NEW ROCHELLE, NY -- For the fifth consecutive year, Iona College welcomed first-year students to campus for Iona in Mission: Go New Ro, part of the Iona in Mission service program. Iona in Mission offers short-term domestic and international service immersion experiences for students through the office of Mission and Ministry.
This year twenty-one incoming students, two returning student leaders, and three professional staff members from the offices of Mission and Ministry, Student Development, and Off-Campus Housing participated in the Go New Ro service and leadership experience.
The theme of Go New Ro is “GPS: Growth, Purpose, and Service.” Students learn about the two feet of social justice (direct service and advocacy) while becoming acclimated with their new city, New Rochelle, and Iona’s campus community.
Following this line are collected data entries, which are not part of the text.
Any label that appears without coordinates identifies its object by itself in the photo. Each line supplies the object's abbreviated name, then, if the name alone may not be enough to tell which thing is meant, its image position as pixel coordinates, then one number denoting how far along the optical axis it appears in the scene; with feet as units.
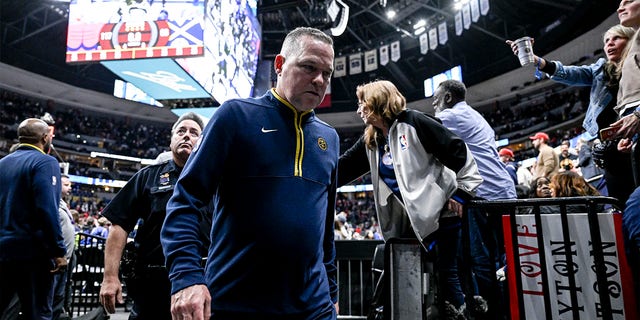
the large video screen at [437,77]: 67.81
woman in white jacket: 7.88
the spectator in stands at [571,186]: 11.14
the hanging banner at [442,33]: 56.65
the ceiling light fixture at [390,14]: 63.16
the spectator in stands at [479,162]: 8.93
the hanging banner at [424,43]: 59.72
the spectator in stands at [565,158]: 17.67
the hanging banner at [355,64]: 71.82
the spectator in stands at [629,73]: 7.55
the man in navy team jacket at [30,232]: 9.73
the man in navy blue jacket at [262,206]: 4.30
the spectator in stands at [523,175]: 22.66
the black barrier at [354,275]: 14.98
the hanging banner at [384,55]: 67.53
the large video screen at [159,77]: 29.50
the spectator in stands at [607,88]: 8.37
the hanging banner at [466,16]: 49.83
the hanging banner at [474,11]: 47.66
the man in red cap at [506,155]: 19.44
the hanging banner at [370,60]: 70.28
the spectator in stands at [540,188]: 14.48
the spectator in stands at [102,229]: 31.01
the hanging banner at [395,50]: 65.62
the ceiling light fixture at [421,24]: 62.75
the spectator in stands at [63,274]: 14.44
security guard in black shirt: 7.48
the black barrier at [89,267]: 19.21
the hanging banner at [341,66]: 74.13
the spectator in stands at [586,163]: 16.25
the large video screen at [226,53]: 29.17
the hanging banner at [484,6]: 45.14
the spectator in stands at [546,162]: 17.80
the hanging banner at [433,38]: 58.08
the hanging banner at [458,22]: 51.67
During Go New Ro 2014 students learned about hunger and homelessness in New Rochelle and Westchester, and partnered in service with two local food programs: Trinity St. Paul’s Brown Bag Lunch Program (New Rochelle) and Project Family Soup Kitchen (Mt. Vernon). Students also conducted a shoreline clean up of Huguenot and Beechmont Lakes in partnership with the New Rochelle Parks and Recreation Department. Finally, students learned about working with elder adults and visited aging Christian Brothers at St. Joseph’s Care Facility.
“An essential characteristic of the Edmund Rice story is the desire and ability to live in relationship with people made poor and marginalized,” said Stephen Hill, the Coordinator of Iona in Mission. “To begin this process, we engage our Go New Ro students in service projects within the local community to nudge them out of their comfort zones both physically and intellectually. Our hope is to help produce students who respond boldly to the world’s suffering and needs with presence and compassion, so that we all may liberated from exclusion and injustice. This is what Edmund Rice did in Ireland, what the Christian Brothers continue to do around the world, and what our students are called to do.”
Direct service, however, is just one piece of this program. Students also developed their leadership skills and discussed leadership styles with returning students leaders, Iona’s president, Dr. Joseph E. Nyre, and with City Councilman Jared Rice.
Reflection is an essential element of Go New Ro. Students were able to synthesize what they experienced at their service sites with what they learned about leadership and advocacy. The students were able to incorporate the strong mission and tradition of New Rochelle and Iona to better understand their role as citizens of a greater world.
At the conclusion of the two-day event students provided anonymous feedback about their experience: “I learned how devoted Iona is to helping others and making a change in the world.” “You can move the world one small step at a time. Each step shows you care and could influence others to care as well.”